Directions for this task :: Below are the records; retype each one exactly.

....................

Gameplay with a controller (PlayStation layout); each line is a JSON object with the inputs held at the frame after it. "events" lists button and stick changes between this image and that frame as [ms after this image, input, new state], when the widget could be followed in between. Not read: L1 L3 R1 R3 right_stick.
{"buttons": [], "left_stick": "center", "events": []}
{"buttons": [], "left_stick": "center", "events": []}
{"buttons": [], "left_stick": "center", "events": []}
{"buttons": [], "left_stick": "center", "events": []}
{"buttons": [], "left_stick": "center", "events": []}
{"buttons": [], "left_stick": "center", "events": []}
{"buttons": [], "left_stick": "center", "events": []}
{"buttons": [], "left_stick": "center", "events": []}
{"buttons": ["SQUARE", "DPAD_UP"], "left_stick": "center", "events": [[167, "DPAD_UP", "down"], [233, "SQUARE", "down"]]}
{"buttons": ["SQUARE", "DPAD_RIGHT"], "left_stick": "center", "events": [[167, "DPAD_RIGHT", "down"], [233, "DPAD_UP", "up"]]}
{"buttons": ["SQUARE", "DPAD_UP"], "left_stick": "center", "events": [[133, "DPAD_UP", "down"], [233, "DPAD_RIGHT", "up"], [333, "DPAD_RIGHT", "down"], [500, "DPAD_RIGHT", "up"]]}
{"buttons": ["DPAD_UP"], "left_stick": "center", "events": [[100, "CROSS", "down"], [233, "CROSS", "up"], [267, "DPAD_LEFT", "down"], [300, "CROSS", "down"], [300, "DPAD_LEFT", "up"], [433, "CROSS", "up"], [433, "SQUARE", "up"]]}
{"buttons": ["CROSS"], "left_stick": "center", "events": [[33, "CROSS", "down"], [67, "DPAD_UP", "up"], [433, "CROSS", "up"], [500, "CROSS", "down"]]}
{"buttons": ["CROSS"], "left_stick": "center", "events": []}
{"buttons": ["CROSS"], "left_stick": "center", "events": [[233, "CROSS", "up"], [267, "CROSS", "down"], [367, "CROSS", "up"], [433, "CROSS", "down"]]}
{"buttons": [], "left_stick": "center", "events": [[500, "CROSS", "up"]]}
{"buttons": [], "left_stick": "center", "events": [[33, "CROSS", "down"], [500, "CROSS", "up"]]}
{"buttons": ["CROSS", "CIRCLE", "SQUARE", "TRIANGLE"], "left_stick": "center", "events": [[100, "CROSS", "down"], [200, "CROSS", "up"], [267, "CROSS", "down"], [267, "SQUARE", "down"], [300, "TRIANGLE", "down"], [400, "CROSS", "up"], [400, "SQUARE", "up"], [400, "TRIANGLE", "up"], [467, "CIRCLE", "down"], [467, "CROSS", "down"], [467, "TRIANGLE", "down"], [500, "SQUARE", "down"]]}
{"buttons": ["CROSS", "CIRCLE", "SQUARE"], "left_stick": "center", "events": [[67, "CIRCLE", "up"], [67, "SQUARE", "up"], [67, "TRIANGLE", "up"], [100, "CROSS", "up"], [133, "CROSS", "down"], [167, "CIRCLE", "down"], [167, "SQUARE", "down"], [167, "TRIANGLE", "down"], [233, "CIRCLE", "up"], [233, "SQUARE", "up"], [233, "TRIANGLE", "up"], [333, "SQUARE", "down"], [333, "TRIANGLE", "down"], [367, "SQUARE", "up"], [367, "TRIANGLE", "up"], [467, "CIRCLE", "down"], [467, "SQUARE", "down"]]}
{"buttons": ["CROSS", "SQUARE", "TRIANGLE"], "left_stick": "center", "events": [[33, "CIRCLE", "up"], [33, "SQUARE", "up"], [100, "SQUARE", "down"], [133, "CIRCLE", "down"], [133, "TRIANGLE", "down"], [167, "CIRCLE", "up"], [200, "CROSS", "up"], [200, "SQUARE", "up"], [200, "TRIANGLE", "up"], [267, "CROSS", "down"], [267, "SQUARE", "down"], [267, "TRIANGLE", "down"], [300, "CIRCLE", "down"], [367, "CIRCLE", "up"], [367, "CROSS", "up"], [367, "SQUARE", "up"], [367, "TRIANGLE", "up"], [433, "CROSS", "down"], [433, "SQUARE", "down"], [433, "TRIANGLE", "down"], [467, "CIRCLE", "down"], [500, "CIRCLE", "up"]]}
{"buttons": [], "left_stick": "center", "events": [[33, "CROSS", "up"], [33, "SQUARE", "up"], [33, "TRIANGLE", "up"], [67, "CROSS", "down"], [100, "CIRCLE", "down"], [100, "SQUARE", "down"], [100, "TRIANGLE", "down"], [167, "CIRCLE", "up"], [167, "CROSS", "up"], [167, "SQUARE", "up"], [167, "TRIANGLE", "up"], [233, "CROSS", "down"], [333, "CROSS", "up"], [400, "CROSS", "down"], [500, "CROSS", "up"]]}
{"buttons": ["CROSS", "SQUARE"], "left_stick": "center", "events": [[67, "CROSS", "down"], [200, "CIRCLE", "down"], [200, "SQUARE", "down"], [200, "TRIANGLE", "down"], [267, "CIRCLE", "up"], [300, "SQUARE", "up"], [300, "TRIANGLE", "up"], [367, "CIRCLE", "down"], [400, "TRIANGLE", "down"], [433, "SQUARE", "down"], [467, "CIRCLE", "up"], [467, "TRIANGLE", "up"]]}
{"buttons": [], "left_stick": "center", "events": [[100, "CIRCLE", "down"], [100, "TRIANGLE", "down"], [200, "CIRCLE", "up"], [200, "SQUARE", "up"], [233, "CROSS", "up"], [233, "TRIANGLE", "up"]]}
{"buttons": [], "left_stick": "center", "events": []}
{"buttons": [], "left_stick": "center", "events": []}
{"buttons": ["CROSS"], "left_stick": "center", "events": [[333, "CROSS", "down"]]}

....................

Reply to the task ::
Gameplay with a controller (PlayStation layout); each line is a JSON object with the inputs held at the frame after it. "events" lists button and stick changes between this image and that frame as [ms after this image, input, new state], when the widget could be followed in between. Not read: L1 L3 R1 R3 right_stick.
{"buttons": [], "left_stick": "center", "events": []}
{"buttons": [], "left_stick": "center", "events": []}
{"buttons": [], "left_stick": "center", "events": []}
{"buttons": [], "left_stick": "center", "events": []}
{"buttons": [], "left_stick": "center", "events": []}
{"buttons": [], "left_stick": "center", "events": []}
{"buttons": [], "left_stick": "center", "events": []}
{"buttons": [], "left_stick": "center", "events": []}
{"buttons": ["SQUARE", "DPAD_UP"], "left_stick": "center", "events": [[167, "DPAD_UP", "down"], [233, "SQUARE", "down"]]}
{"buttons": ["SQUARE", "DPAD_RIGHT"], "left_stick": "center", "events": [[167, "DPAD_RIGHT", "down"], [233, "DPAD_UP", "up"]]}
{"buttons": ["SQUARE", "DPAD_UP"], "left_stick": "center", "events": [[133, "DPAD_UP", "down"], [233, "DPAD_RIGHT", "up"], [333, "DPAD_RIGHT", "down"], [500, "DPAD_RIGHT", "up"]]}
{"buttons": ["DPAD_UP"], "left_stick": "center", "events": [[100, "CROSS", "down"], [233, "CROSS", "up"], [267, "DPAD_LEFT", "down"], [300, "CROSS", "down"], [300, "DPAD_LEFT", "up"], [433, "CROSS", "up"], [433, "SQUARE", "up"]]}
{"buttons": ["CROSS"], "left_stick": "center", "events": [[33, "CROSS", "down"], [67, "DPAD_UP", "up"], [433, "CROSS", "up"], [500, "CROSS", "down"]]}
{"buttons": ["CROSS"], "left_stick": "center", "events": []}
{"buttons": ["CROSS"], "left_stick": "center", "events": [[233, "CROSS", "up"], [267, "CROSS", "down"], [367, "CROSS", "up"], [433, "CROSS", "down"]]}
{"buttons": [], "left_stick": "center", "events": [[500, "CROSS", "up"]]}
{"buttons": [], "left_stick": "center", "events": [[33, "CROSS", "down"], [500, "CROSS", "up"]]}
{"buttons": ["CROSS", "CIRCLE", "SQUARE", "TRIANGLE"], "left_stick": "center", "events": [[100, "CROSS", "down"], [200, "CROSS", "up"], [267, "CROSS", "down"], [267, "SQUARE", "down"], [300, "TRIANGLE", "down"], [400, "CROSS", "up"], [400, "SQUARE", "up"], [400, "TRIANGLE", "up"], [467, "CIRCLE", "down"], [467, "CROSS", "down"], [467, "TRIANGLE", "down"], [500, "SQUARE", "down"]]}
{"buttons": ["CROSS", "CIRCLE", "SQUARE"], "left_stick": "center", "events": [[67, "CIRCLE", "up"], [67, "SQUARE", "up"], [67, "TRIANGLE", "up"], [100, "CROSS", "up"], [133, "CROSS", "down"], [167, "CIRCLE", "down"], [167, "SQUARE", "down"], [167, "TRIANGLE", "down"], [233, "CIRCLE", "up"], [233, "SQUARE", "up"], [233, "TRIANGLE", "up"], [333, "SQUARE", "down"], [333, "TRIANGLE", "down"], [367, "SQUARE", "up"], [367, "TRIANGLE", "up"], [467, "CIRCLE", "down"], [467, "SQUARE", "down"]]}
{"buttons": ["CROSS", "SQUARE", "TRIANGLE"], "left_stick": "center", "events": [[33, "CIRCLE", "up"], [33, "SQUARE", "up"], [100, "SQUARE", "down"], [133, "CIRCLE", "down"], [133, "TRIANGLE", "down"], [167, "CIRCLE", "up"], [200, "CROSS", "up"], [200, "SQUARE", "up"], [200, "TRIANGLE", "up"], [267, "CROSS", "down"], [267, "SQUARE", "down"], [267, "TRIANGLE", "down"], [300, "CIRCLE", "down"], [367, "CIRCLE", "up"], [367, "CROSS", "up"], [367, "SQUARE", "up"], [367, "TRIANGLE", "up"], [433, "CROSS", "down"], [433, "SQUARE", "down"], [433, "TRIANGLE", "down"], [467, "CIRCLE", "down"], [500, "CIRCLE", "up"]]}
{"buttons": [], "left_stick": "center", "events": [[33, "CROSS", "up"], [33, "SQUARE", "up"], [33, "TRIANGLE", "up"], [67, "CROSS", "down"], [100, "CIRCLE", "down"], [100, "SQUARE", "down"], [100, "TRIANGLE", "down"], [167, "CIRCLE", "up"], [167, "CROSS", "up"], [167, "SQUARE", "up"], [167, "TRIANGLE", "up"], [233, "CROSS", "down"], [333, "CROSS", "up"], [400, "CROSS", "down"], [500, "CROSS", "up"]]}
{"buttons": ["CROSS", "SQUARE"], "left_stick": "center", "events": [[67, "CROSS", "down"], [200, "CIRCLE", "down"], [200, "SQUARE", "down"], [200, "TRIANGLE", "down"], [267, "CIRCLE", "up"], [300, "SQUARE", "up"], [300, "TRIANGLE", "up"], [367, "CIRCLE", "down"], [400, "TRIANGLE", "down"], [433, "SQUARE", "down"], [467, "CIRCLE", "up"], [467, "TRIANGLE", "up"]]}
{"buttons": [], "left_stick": "center", "events": [[100, "CIRCLE", "down"], [100, "TRIANGLE", "down"], [200, "CIRCLE", "up"], [200, "SQUARE", "up"], [233, "CROSS", "up"], [233, "TRIANGLE", "up"]]}
{"buttons": [], "left_stick": "center", "events": []}
{"buttons": [], "left_stick": "center", "events": []}
{"buttons": ["CROSS"], "left_stick": "center", "events": [[333, "CROSS", "down"]]}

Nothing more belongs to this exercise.